Deshalb bleibt natürlich nur der radikale Schnitt, den alle menschlichen Gesellschaften eines Tages durchführen müssen, nämlich auf jegliche Form von Glauben zu verzichten. Er mag in Form privater Vereine weiterleben, aber auch dort müsste ein verantwortungsbewusster Staat sein wachsames Auge haben, um zu verhindern, dass z.B. Kinder oder auch Erwachsene innerhalb der Vereine zu Schaden kommen (z.B. durch Initialisierungsriten gegen den Wunsch der Betroffenen).

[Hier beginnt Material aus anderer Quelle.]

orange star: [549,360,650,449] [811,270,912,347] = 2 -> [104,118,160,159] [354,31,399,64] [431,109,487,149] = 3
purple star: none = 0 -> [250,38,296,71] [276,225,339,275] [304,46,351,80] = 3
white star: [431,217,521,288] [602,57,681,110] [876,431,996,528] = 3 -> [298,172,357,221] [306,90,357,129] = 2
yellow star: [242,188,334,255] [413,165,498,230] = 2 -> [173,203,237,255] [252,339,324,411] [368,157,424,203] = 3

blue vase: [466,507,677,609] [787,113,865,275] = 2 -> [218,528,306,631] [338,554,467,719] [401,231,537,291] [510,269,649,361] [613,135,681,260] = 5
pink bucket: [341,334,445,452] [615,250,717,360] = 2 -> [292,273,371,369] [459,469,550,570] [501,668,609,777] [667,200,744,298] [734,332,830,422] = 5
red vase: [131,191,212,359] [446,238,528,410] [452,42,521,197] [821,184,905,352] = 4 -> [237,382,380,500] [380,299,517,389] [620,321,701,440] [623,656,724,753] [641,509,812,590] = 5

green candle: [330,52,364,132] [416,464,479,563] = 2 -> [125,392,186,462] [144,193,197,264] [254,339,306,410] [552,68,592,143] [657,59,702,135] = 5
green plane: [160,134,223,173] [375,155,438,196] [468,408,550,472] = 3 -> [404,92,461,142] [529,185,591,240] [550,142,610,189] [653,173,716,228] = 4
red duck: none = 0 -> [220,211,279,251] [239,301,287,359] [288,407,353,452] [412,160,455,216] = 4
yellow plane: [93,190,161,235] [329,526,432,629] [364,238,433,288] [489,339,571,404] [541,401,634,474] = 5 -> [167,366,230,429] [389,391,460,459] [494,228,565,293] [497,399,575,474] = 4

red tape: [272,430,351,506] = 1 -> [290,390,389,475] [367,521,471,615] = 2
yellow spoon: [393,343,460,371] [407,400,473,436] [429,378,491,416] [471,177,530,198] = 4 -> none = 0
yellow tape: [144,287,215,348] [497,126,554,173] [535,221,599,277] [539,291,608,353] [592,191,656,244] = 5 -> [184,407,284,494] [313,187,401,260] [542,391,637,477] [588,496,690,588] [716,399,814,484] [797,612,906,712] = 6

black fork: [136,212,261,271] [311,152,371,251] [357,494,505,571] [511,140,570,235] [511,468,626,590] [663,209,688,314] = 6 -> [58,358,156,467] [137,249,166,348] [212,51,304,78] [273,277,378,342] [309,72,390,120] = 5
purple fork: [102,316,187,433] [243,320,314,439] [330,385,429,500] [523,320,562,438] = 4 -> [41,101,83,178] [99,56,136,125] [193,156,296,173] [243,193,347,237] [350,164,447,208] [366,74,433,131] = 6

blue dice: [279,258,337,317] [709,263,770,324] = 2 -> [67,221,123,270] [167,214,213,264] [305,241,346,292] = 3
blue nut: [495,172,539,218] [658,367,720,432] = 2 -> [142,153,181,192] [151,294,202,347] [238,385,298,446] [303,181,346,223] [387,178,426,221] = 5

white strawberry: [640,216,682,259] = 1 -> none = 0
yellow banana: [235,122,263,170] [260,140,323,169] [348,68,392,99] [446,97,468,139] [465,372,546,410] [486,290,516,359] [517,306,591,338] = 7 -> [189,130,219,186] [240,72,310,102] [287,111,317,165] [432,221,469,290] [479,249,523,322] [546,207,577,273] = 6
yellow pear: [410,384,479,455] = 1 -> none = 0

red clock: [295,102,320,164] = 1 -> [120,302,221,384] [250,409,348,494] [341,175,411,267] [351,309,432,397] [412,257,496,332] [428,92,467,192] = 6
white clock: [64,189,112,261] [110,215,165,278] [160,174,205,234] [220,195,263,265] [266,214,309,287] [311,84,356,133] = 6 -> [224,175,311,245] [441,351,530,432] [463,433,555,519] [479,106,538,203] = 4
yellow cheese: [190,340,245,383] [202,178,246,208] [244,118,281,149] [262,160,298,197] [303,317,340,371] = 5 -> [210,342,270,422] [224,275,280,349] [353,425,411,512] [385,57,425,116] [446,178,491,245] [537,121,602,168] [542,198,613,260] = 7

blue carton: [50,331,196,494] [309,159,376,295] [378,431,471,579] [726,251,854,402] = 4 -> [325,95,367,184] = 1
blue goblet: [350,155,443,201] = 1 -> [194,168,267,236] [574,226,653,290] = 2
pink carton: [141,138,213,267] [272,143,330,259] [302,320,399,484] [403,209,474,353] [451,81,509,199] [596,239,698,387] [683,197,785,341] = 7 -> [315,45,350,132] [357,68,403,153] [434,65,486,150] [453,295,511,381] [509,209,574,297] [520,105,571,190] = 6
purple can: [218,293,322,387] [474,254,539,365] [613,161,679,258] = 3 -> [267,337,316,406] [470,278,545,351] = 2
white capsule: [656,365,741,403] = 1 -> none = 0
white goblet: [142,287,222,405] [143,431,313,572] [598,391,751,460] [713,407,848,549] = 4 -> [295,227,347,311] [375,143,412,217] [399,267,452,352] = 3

Spätestens nach zwei Generationen würde die Anziehungskraft solcher Vereine merklich nachlassen, wenn sie nicht durch staatliche Maßnahmen oder mediales Interesse künstlich aufgewertet werden. Allerdings bin ich skeptisch, dass sich Politik in absehbarer Zeit dazu durchringen kann, der Vernunft eine Chance zu geben.
David am Permanenter Link
"Eine neue oder gar revolutionäre Sichtweise?"
Ja und nein. Es scheint mir im Grunde lediglich die ausgesprochene Sichtweise zu sein, die vermutlich ein sehr großer Teil der Christen inkl. so manchem Kleriker teilen, die sie sich aber selbst nicht eingestehen wollen geschweige denn aussprechen.
Joachim Datko am Permanenter Link
Es ist einfach: Es gibt keinen Gott! Die abrahamitischen Religionen Judentum, Christentum und Islam haben sich eine Luftblase paniert, die ihre Gottesvorstellung ist.
Bernd Kammermeier am Permanenter Link
"... haben sich eine Luftblase paniert ..."
Wenn das kein gesegnetes Wunder ist!